The data is to be repeated exactly, with the images removed.

> [MATERIAL PROVIDED]
§
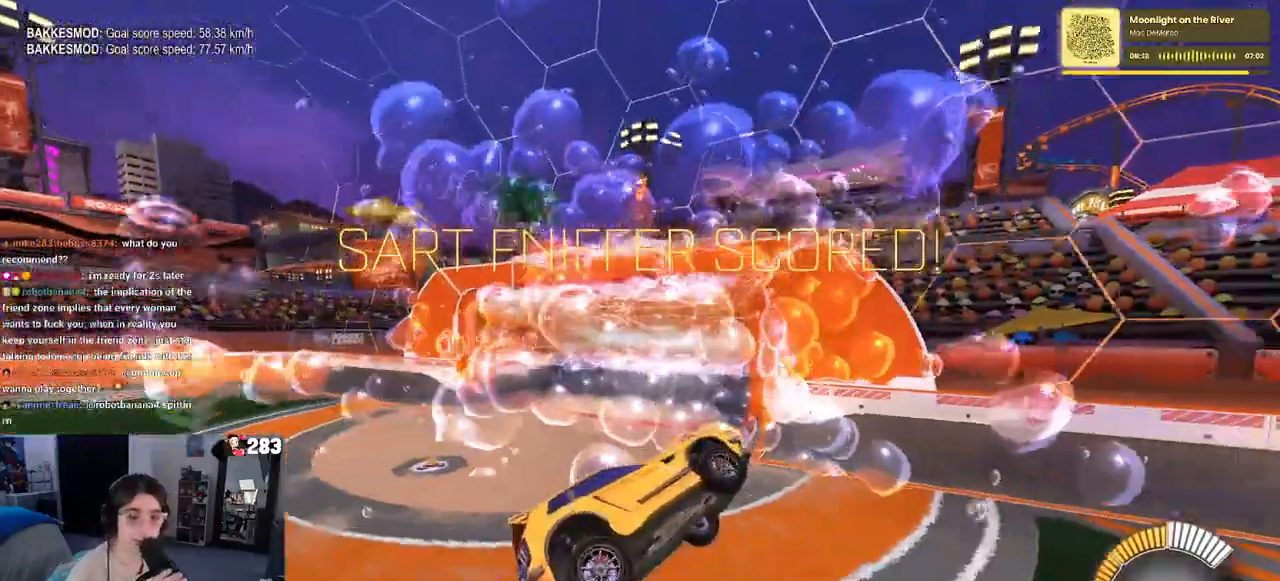
{"buttons": ["R2"], "left_stick": "center", "right_stick": "center", "events": []}
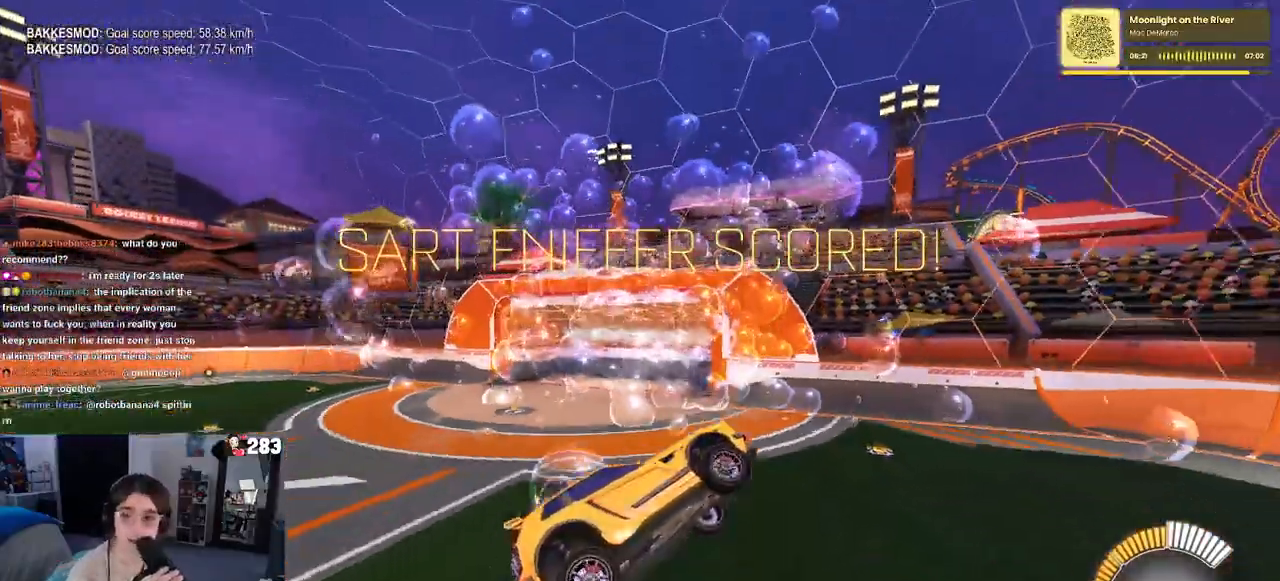
{"buttons": ["R2"], "left_stick": "center", "right_stick": "center", "events": []}
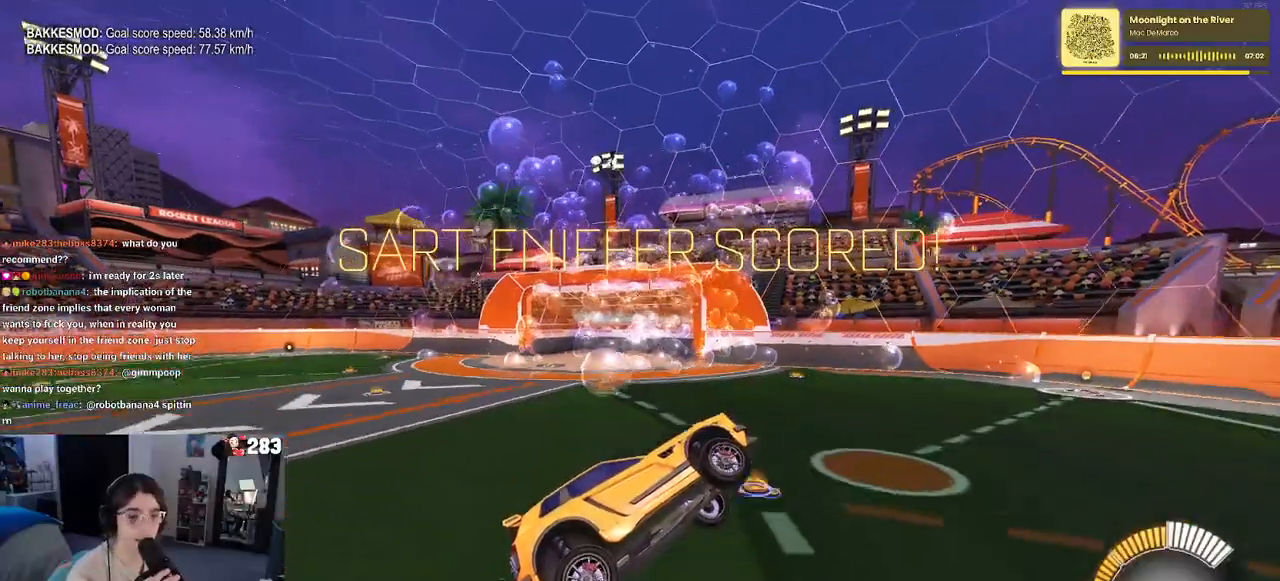
{"buttons": ["R2"], "left_stick": "center", "right_stick": "center", "events": []}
§
> [RESULT FOR THIS TASK]
{"buttons": ["R2"], "left_stick": "center", "right_stick": "center", "events": []}
{"buttons": ["R2"], "left_stick": "center", "right_stick": "center", "events": []}
{"buttons": ["R2"], "left_stick": "center", "right_stick": "center", "events": []}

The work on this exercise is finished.